In the Bible, Amalek attacked the people of Israel as they left Egypt on their journey to
meet God and receive the holy commandments (mitzvot) at Mount Sinai. This account
is found in two passages of the Torah: Exodus 17:8-16 and Deuteronomy 25:17-19. In
the first passage, God refers to Amalek’s assault as a war against Himself, while in the
second passage, God speaks of it as a war against the people of Israel with whom God
had entered into covenant.
Nazism, similar to the ancient Amalek, sought to replace the biblical view of
existence—based on justice, righteousness, mercy, and compassion—with a worldview focused on a supposed racial superiority that aims to dominate the world and shape its
future. The ideas of inherent or genetic superiority, developed in the latter half of the
19th century, had corrupted the minds of the Nazis and those they enthralled.

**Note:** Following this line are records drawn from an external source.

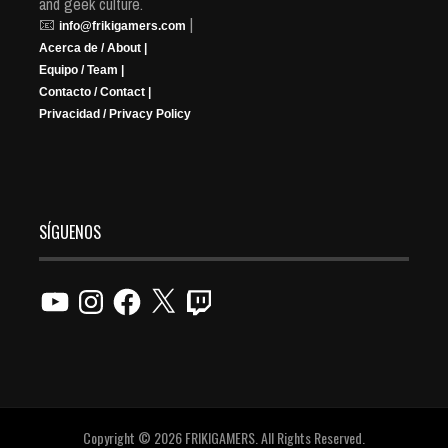
and geek culture.
📧
|
info@frikigamers.com
Acerca de / About |
Equipo / Team |
Contacto / Contact |
Privacidad / Privacy Policy
SÍGUENOS
YouTube
Instagram
Facebook
X
Twitch
Copyright © 2026 FRIKIGAMERS. All Rights Reserved.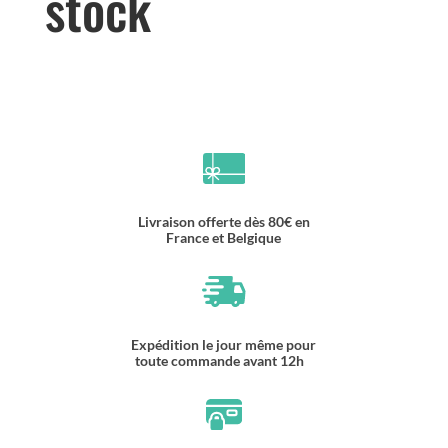
stock
Livraison offerte dès 80€ en
France et Belgique
Expédition le jour même pour
toute commande avant 12h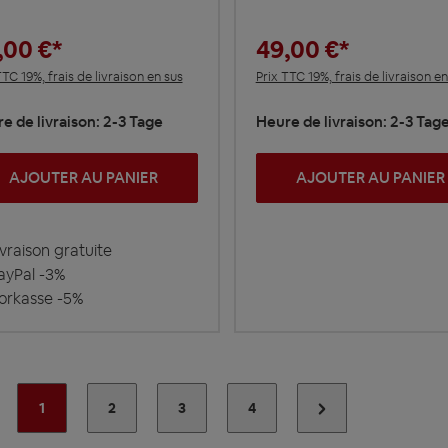
,00 €*
49,00 €*
TTC 19%, frais de livraison en sus
Prix TTC 19%, frais de livraison en
e de livraison: 2-3 Tage
Heure de livraison: 2-3 Tag
AJOUTER AU PANIER
AJOUTER AU PANIER
vraison gratuite
yPal -3%
rkasse -5%
1
2
3
4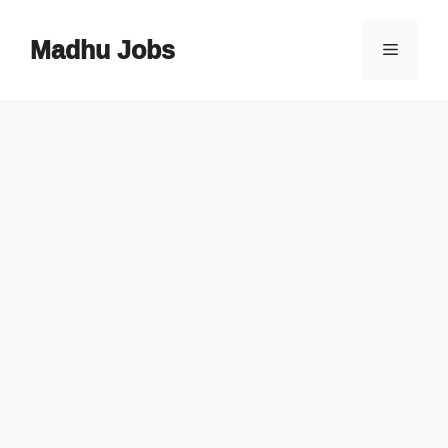
Skip
to
Madhu Jobs
Menu
content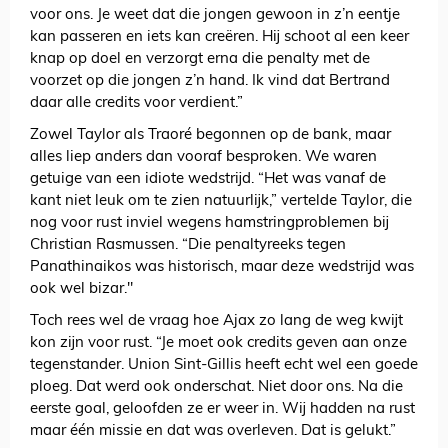
voor ons. Je weet dat die jongen gewoon in z’n eentje
kan passeren en iets kan creëren. Hij schoot al een keer
knap op doel en verzorgt erna die penalty met de
voorzet op die jongen z’n hand. Ik vind dat Bertrand
daar alle credits voor verdient.”
Zowel Taylor als Traoré begonnen op de bank, maar
alles liep anders dan vooraf besproken. We waren
getuige van een idiote wedstrijd. “Het was vanaf de
kant niet leuk om te zien natuurlijk,” vertelde Taylor, die
nog voor rust inviel wegens hamstringproblemen bij
Christian Rasmussen. “Die penaltyreeks tegen
Panathinaikos was historisch, maar deze wedstrijd was
ook wel bizar."
Toch rees wel de vraag hoe Ajax zo lang de weg kwijt
kon zijn voor rust. “Je moet ook credits geven aan onze
tegenstander. Union Sint-Gillis heeft echt wel een goede
ploeg. Dat werd ook onderschat. Niet door ons. Na die
eerste goal, geloofden ze er weer in. Wij hadden na rust
maar één missie en dat was overleven. Dat is gelukt.”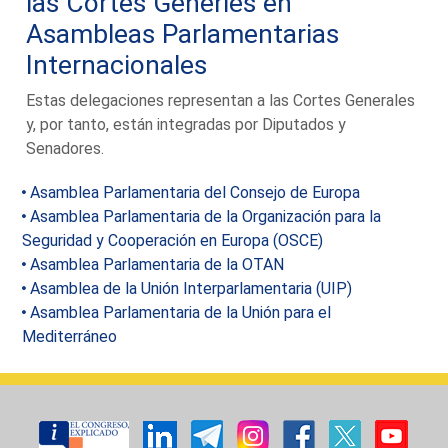
las Cortes Generles en
Asambleas Parlamentarias
Internacionales
Estas delegaciones representan a las Cortes Generales
y, por tanto, están integradas por Diputados y
Senadores.
Asamblea Parlamentaria del Consejo de Europa
Asamblea Parlamentaria de la Organización para la
Seguridad y Cooperación en Europa (OSCE)
Asamblea Parlamentaria de la OTAN
Asamblea de la Unión Interparlamentaria (UIP)
Asamblea Parlamentaria de la Unión para el
Mediterráneo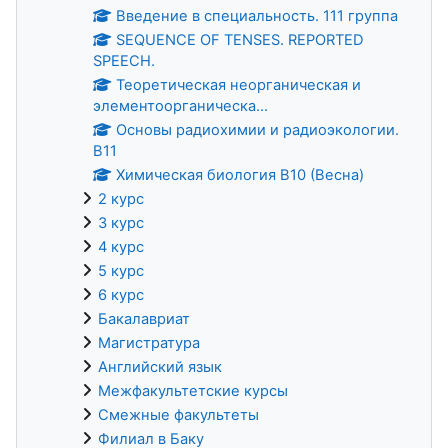
Введение в специальность. 111 группа
SEQUENCE OF TENSES. REPORTED
SPEECH.
Теоретическая неорганическая и
элементоорганическа...
Основы радиохимии и радиоэкологии.
В11
Химическая биология В10 (Весна)
2 курс
3 курс
4 курс
5 курс
6 курс
Бакалавриат
Магистратура
Английский язык
Межфакультетские курсы
Смежные факультеты
Филиал в Баку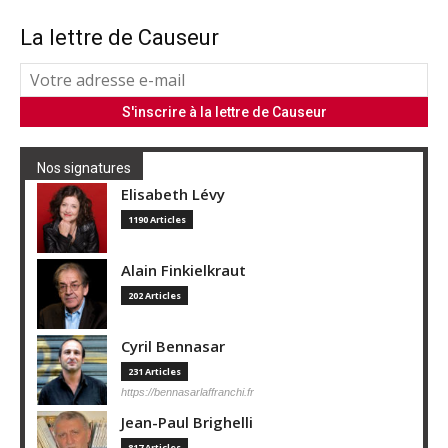
La lettre de Causeur
Nos signatures
Elisabeth Lévy
1190 Articles
Alain Finkielkraut
202 Articles
Cyril Bennasar
231 Articles
https://bennasarlaffranchi.fr
Jean-Paul Brighelli
817 Articles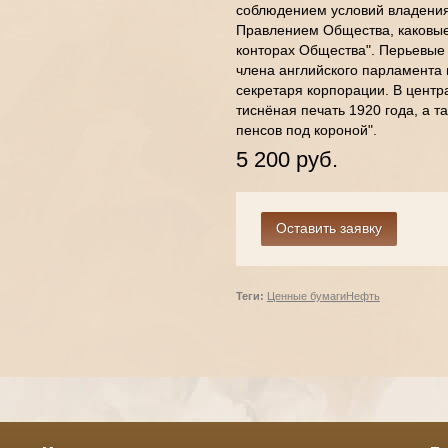
соблюдением условий владени
Правлением Общества, каковые 
конторах Общества". Перьевые 
члена английского парламента 
секретаря корпорации. В центр
тиснёная печать 1920 года, а т
пенсов под короной".
5 200 руб.
Теги:
Ценные бумаги
Нефть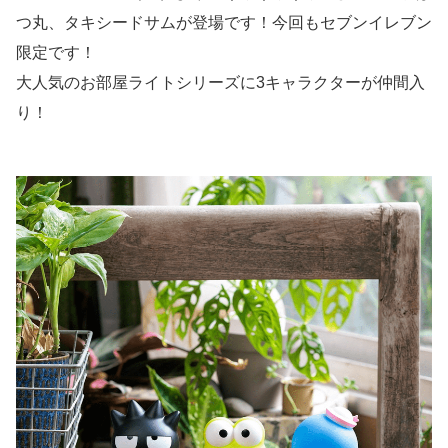
つ丸、タキシードサムが登場です！今回もセブンイレブン
限定です！
大人気のお部屋ライトシリーズに3キャラクターが仲間入
り！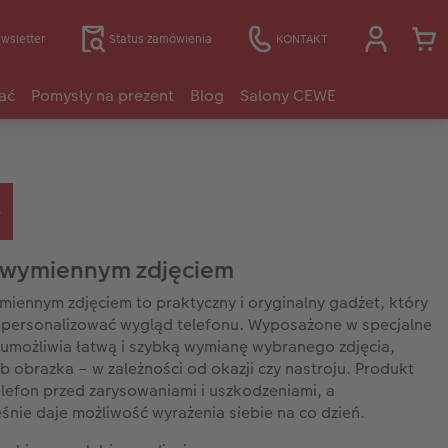
wsletter
Status zamówienia
KONTAKT
ać
Pomysły na prezent
Blog
Salony CEWE
z wymiennym zdjęciem
ymiennym zdjęciem to praktyczny i oryginalny gadżet, który
personalizować wygląd telefonu. Wyposażone w specjalne
umożliwia łatwą i szybką wymianę wybranego zdjęcia,
lub obrazka – w zależności od okazji czy nastroju. Produkt
elefon przed zarysowaniami i uszkodzeniami, a
śnie daje możliwość wyrażenia siebie na co dzień.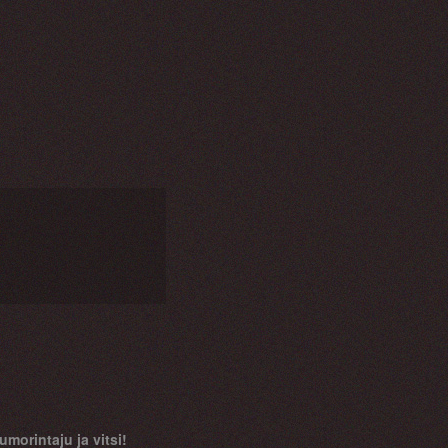
morintaju ja vitsi!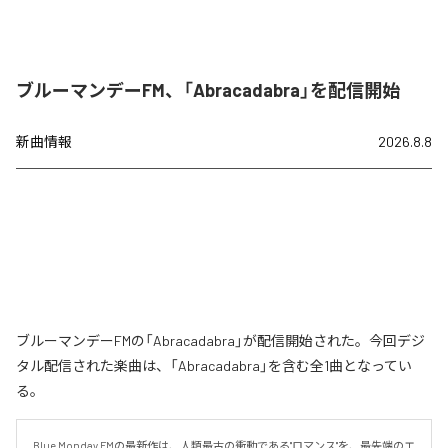
ブルーマンデーFM、「Abracadabra」を配信開始
新曲情報
2026.8.8
ブルーマンデーFMの「Abracadabra」が配信開始された。今回デジ
タル配信された楽曲は、「Abracadabra」を含む全1曲となってい
る。
Blue Monday FMの最新作は、人類最古の衝動である"ロマンス"を、最先端のエ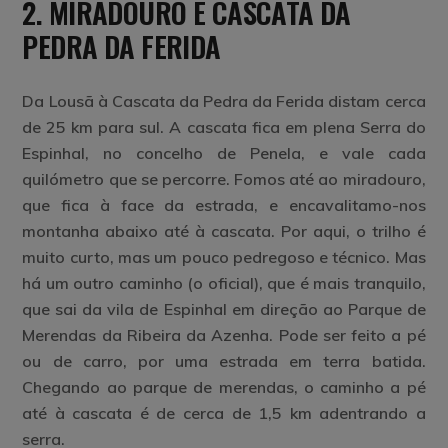
2. MIRADOURO E CASCATA DA
PEDRA DA FERIDA
Da Lousã à Cascata da Pedra da Ferida distam cerca
de 25 km para sul. A cascata fica em plena Serra do
Espinhal, no concelho de Penela, e vale cada
quilómetro que se percorre. Fomos até ao miradouro,
que fica à face da estrada, e encavalitamo-nos
montanha abaixo até à cascata. Por aqui, o trilho é
muito curto, mas um pouco pedregoso e técnico. Mas
há um outro caminho (o oficial), que é mais tranquilo,
que sai da vila de Espinhal em direção ao Parque de
Merendas da Ribeira da Azenha. Pode ser feito a pé
ou de carro, por uma estrada em terra batida.
Chegando ao parque de merendas, o caminho a pé
até à cascata é de cerca de 1,5 km adentrando a
serra.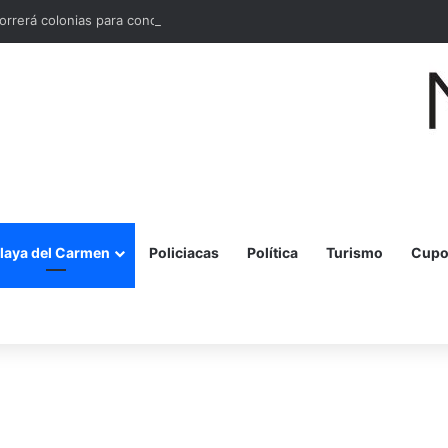
orrerá colonias para conocer necesidades en materia de seguridad
laya del Carmen
Policiacas
Política
Turismo
Cupo
r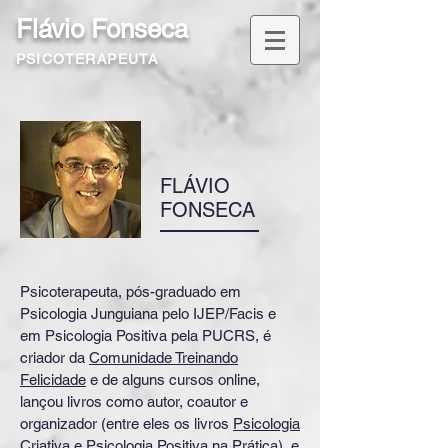
Flávio Fonseca
PSICOTERAPEUTA
FLÁVIO
FONSECA
Psicoterapeuta, pós-graduado em
Psicologia Junguiana pelo IJEP/Facis e
em Psicologia Positiva pela PUCRS, é
criador da
Comunidade Treinando
Felicidade
e de alguns cursos online,
lançou livros como autor, coautor e
organizador (entre eles os livros
Psicologia
Criativa
e
Psicologia Positiva na Prática
), e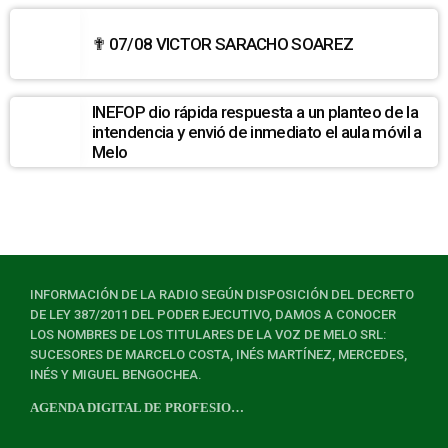
✟ 07/08 VICTOR SARACHO SOAREZ
INEFOP dio rápida respuesta a un planteo de la
intendencia y envió de inmediato el aula móvil a
Melo
INFORMACIÓN DE LA RADIO SEGÚN DISPOSICIÓN DEL DECRETO
DE LEY 387/2011 DEL PODER EJECUTIVO, DAMOS A CONOCER
LOS NOMBRES DE LOS TITULARES DE LA VOZ DE MELO SRL:
SUCESORES DE MARCELO COSTA, INÉS MARTÍNEZ, MERCEDES,
INÉS Y MIGUEL BENGOCHEA.
AGENDA DIGITAL DE PROFESIONALES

Eighty-one years after the conclusion of that horrific conflict, a wave of intense
antisemitism is once again sweeping across the world. This resurgence is often marked
by a denial of the State of Israel’s right to exist and by a desire for its disappearance. As
in the past, most attacks in the Diaspora are directed at synagogues and Jews simply
for being Jewish. This hatred is a troubling aspect of a broader global crisis of values.
The memory of the Shoah is dishonored when people deny or question the suffering of
the victims and the nature of the perpetrators’ evil. Their memory is often trivialized in
various political and so-called academic circles around the world.
In light of the atrocities committed by the Nazis, we should consider what ideologies
are being foisted on the masses today. What are the reasons and motivations behind
the numerous conflicts occurring now? What new idols are being created within
humanity?
Hannah Arendt, in her essay on antisemitism, the first part of The Origins of
Totalitarianism, sees the antisemitism that developed in 19th- and 20th-century
Europe as a result of the political and social changes that occurred there. While Arendt
separates religious and historical antisemitism from the socio-political antisemitism
she examines, it is impossible to understand the latter without recognizing that it was
rooted in the antipathy fostered in Europe by the former. It seems to be an endemic
evil that emerges wherever totalitarian and despotic ideas took hold. This pattern
began with the Pharaoh in Egypt, continued with Amalek in the desert, Haman in Susa,
Hitler in Nazi Germany, and so on.
Antisemitism represents a harsh reality filled with violence, bloodshed, and suffering
that every generation of Jews has had to face throughout history. Many of my relatives
were killed in Nazi extermination camps, and the children of those who survived
fought and died on the battlefields for the existence of Israel. I witnessed the bombing
of the Israeli embassy in Buenos Aires in 1992 and the attack on the headquarters of
the Jewish Community in Buenos Aires in 1994, where friends and acquaintances lost
their lives.
As a child, I first encountered the monument dedicated to the memory of the Jewish
martyrs of the Shoah at the Jewish cemetery in La Tablada, Buenos Aires Province.
Inscribed on this monument is a verse from Ezekiel (16:6): “I passed by you and saw
you wallowing in your blood, and I said to you, ‘You shall live by your blood.’” From the
moment I read this verse, it became permanently etched in my memory.
On this International Holocaust Remembrance Day, may we all live with the hope, and
work to build with God’s help, a different reality.